In the WSJ this morning, John Yoo provides a spirited and convincing defense against the ill-conceived suggestion that President Bush may have broken the law (i.e., FISA) by authorizing warrantless electronic surveillance in wartime. This claim was revived in the report by five inspectors general last week (see my post, here). As John writes:
Every federal appeals court to address the question has agreed that the president may gather electronic intelligence to protect against foreign threats. This includes the special FISA appeals court, which in a 2002 sealed case upholding the constitutionality of the Patriot Act held that “the President did have inherent authority to conduct warrantless searches to obtain foreign intelligence information.” The court said it took the president’s power “for granted,” observing that “FISA could not encroach on the President’s constitutional power.”
Now, according to the inspectors general, those of us in government following the 9/11 terrorist attacks should have assumed that the usual peacetime rules for domestic wiretaps applied and interpreted FISA in a most curious way — to delete the president’s traditional authority as commander in chief to collect signals intelligence in wartime.
John also dismantles the favorite claim of the congressional and judicial imperialists (a claim reiterated by Judge Sotomayor on the first day of questioning in her confirmation hearings) that presidential authority to conduct warrantless surveillance is somehow undermined by Justice Robert Jackson’s concurring opinion in the Steel Seizure case (an opinion no other member of the Court joined, which states a test of executive power that Jackson himself called “over-simplified”):
The 1952 Supreme Court case of Youngstown Sheet & Tube v.
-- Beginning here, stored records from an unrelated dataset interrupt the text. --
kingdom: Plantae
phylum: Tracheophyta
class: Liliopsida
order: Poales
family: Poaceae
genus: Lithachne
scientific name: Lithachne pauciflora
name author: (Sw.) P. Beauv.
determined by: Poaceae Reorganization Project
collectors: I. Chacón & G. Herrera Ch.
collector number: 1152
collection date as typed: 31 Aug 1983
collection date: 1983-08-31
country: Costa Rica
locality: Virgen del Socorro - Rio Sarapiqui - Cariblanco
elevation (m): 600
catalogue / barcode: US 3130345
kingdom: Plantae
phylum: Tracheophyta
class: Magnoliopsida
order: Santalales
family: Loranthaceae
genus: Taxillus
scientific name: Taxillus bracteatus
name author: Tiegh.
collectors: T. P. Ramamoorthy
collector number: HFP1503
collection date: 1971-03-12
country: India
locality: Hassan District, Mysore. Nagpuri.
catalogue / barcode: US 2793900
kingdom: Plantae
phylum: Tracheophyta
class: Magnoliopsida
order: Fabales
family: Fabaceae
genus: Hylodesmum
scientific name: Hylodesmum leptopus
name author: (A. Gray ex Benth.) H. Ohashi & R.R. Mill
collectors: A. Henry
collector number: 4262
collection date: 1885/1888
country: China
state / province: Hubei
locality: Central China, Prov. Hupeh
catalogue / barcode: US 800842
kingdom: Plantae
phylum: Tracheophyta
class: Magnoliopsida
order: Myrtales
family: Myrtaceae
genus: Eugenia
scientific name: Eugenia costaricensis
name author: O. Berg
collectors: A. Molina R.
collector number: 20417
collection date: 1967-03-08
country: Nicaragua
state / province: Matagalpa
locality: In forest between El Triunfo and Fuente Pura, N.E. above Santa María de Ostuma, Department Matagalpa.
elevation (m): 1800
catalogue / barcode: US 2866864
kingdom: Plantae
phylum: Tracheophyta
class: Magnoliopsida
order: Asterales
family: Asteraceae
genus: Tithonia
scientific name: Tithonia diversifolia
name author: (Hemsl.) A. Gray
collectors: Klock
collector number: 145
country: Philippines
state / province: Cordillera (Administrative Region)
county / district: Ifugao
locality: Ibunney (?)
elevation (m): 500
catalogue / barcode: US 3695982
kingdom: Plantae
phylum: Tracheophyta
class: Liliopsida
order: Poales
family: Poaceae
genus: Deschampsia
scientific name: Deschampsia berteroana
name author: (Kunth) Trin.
Sawyer is the IG’s lodestar. In Youngstown, the Court addressed President Harry Truman’s effort to seize steel mills shut down by a labor strike during the Korean War. Truman claimed that maintaining production was necessary to supply munitions and material to American troops in combat. Youngstown correctly found that the Constitution gives Congress, not the president, the exclusive power to make law concerning labor disputes. It does not, however, address the scope of the president’s power involving military strategy or tactics in war. If anything, it supports the proposition that one branch cannot intrude on the clear constitutional turf of another.
Moreover, earlier Justice Departments — reaching across several administrations from both parties — had likewise concluded that Youngstown did not limit the president’s legitimate conduct of foreign affairs and national security policy. This is why all administrations have refused to accept the 1973 War Powers Resolution and have regularly engaged in military conflicts without congressional approval.
John’s conclusion, which is as true today as it was in 1787:
Our Constitution created a presidency whose function is to protect the nation from attack. Gathering intelligence — including intercepting enemy communications — has long been a key aspect of war. Our military and intelligence agencies cannot attack or defend the nation unless they know where to aim. As we confront terrorists who remain intent on attacking the U.S., using weapons we cannot anticipate, we should be skeptical of those who insist that we radically change the way this country has always made war.